The new rules are intended to oblige tech companies to screen their users’ private communications on their platforms and chat apps such as Facebook, Whatsapp or Signal. They should recognize depictions of abuse and report them to a new EU authority. If they don’t, they face heavy penalties. It’s bad enough that tech companies have created a surveillance system that collects data trails from people in order to serve them tailored ads. Now politicians want to add a system of state snooping to this commercial system.

Matthew Green, one of the leading researchers on encryption, describes the plans as “the most sophisticated mass surveillance machinery ever deployed outside of China and the USSR.” Even if it were polemic, the draft certainly goes beyond some of the Snowden revelations about NSA snooping in tech companies in 2013. Companies had to hand over messages from certain email addresses to the secret service. But now it should be in the EU every message on each device to be scanned.

Automated, adaptive systems are obviously to be used here. Such technique is suitable for finding depictions of abuse. But the consequences are unforeseeable. The compulsion to scan would fail because of the end-to-end encryption, which secures Whatsapp chats, for example. The rules would therefore force companies to corrupt this best form of encryption to date. This would not only weaken it on the cell phones of perpetrators, it would also make it unusable for all users. Absurdly, the EU forces companies to protect the privacy of their users with rules such as the General Data Protection Regulation. In any case, messengers are not the tool of choice for the perpetrators. The scene uploads files to websites or acts directly in the dark web, which is difficult to access.

In addition, the technology of recognizing images based on their digital fingerprint is error-prone. Because it lacks a sense of context and detail of images, it will report hundreds of thousands of false hits. By the time this is noticed, private – and completely legal – pictures are already in the hands of the EU authority. And who guarantees that the software can recognize whether a person in a picture is still a minor or has just turned 18 and that it is a crime? The new system would also mean that the agency would have a dedicated line into the intimate lives of young people.

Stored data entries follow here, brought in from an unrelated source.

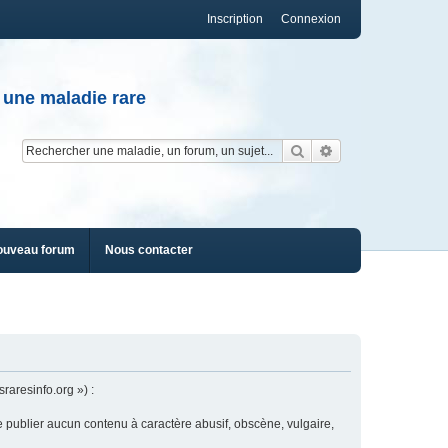
Inscription
Connexion
 une maladie rare
Rechercher
Recherche av
ouveau forum
Nous contacter
raresinfo.org ») :
e publier aucun contenu à caractère abusif, obscène, vulgaire,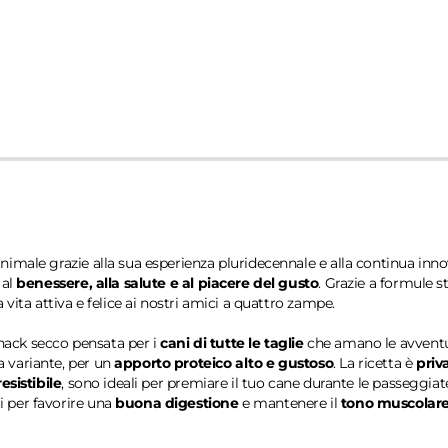
imale grazie alla sua esperienza pluridecennale e alla continua innov
 al
benessere, alla salute e al piacere del gusto
. Grazie a formule s
 vita attiva e felice ai nostri amici a quattro zampe.
snack secco pensata per i
cani di tutte le taglie
che amano le avventur
 variante, per un
apporto proteico alto e gustoso
. La ricetta è
priva
esistibile
, sono ideali per premiare il tuo cane durante le passeggi
i per favorire una
buona digestione
e mantenere il
tono muscolar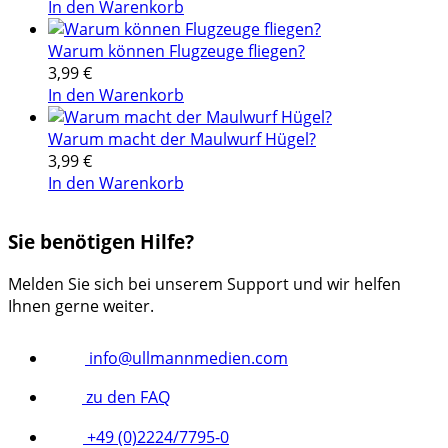
In den Warenkorb
Warum können Flugzeuge fliegen?
3,99
€
In den Warenkorb
Warum macht der Maulwurf Hügel?
3,99
€
In den Warenkorb
Sie benötigen Hilfe?
Melden Sie sich bei unserem Support und wir helfen
Ihnen gerne weiter.
info@ullmannmedien.com
zu den FAQ
+49 (0)2224/7795-0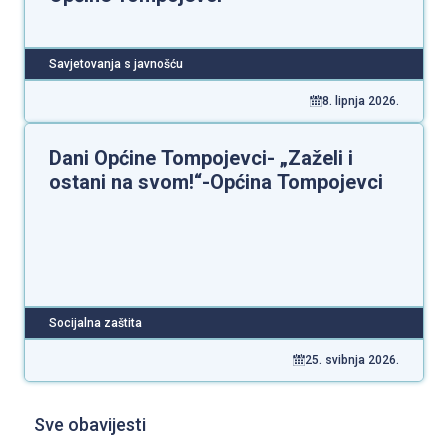
Savjetovanja s javnošću
8. lipnja 2026.
Dani Općine Tompojevci- „Zaželi i
ostani na svom!“-Općina Tompojevci
Socijalna zaštita
25. svibnja 2026.
Sve obavijesti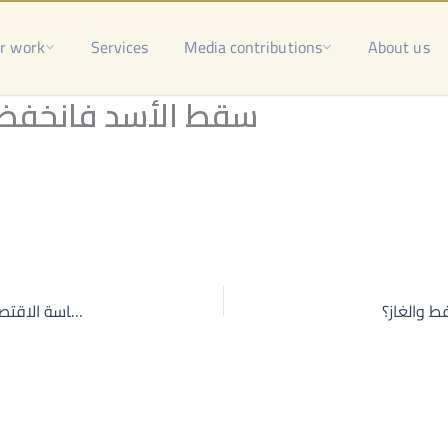
r work
Services
Media contributions
About us
سقط الأسد فانخفضت
ط والغاز؟
السياسة الاقتصادية السورية بظل حكومة تصريف الأعمال: التقشف الصارم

The planned use of automated systems becomes even more absurd when it comes to grooming goes, the approach of perpetrators to future victims in chats. Companies should also recognize this automatically. A technology that recognizes such complex patterns in language and does not catch innocent people simply does not exist. The EU envisions science fiction that will soon arrive in a reality full of false suspicions.

Automation with software will definitely change society, but if politicians try to automate away society’s problems, it will fail. Apparently the Commission has been convinced that software can avoid investing in well-trained officials supported by psychologists. Money for such bodies and for technology that specifically monitors individual suspects is more effective than turning controversial companies into deputies.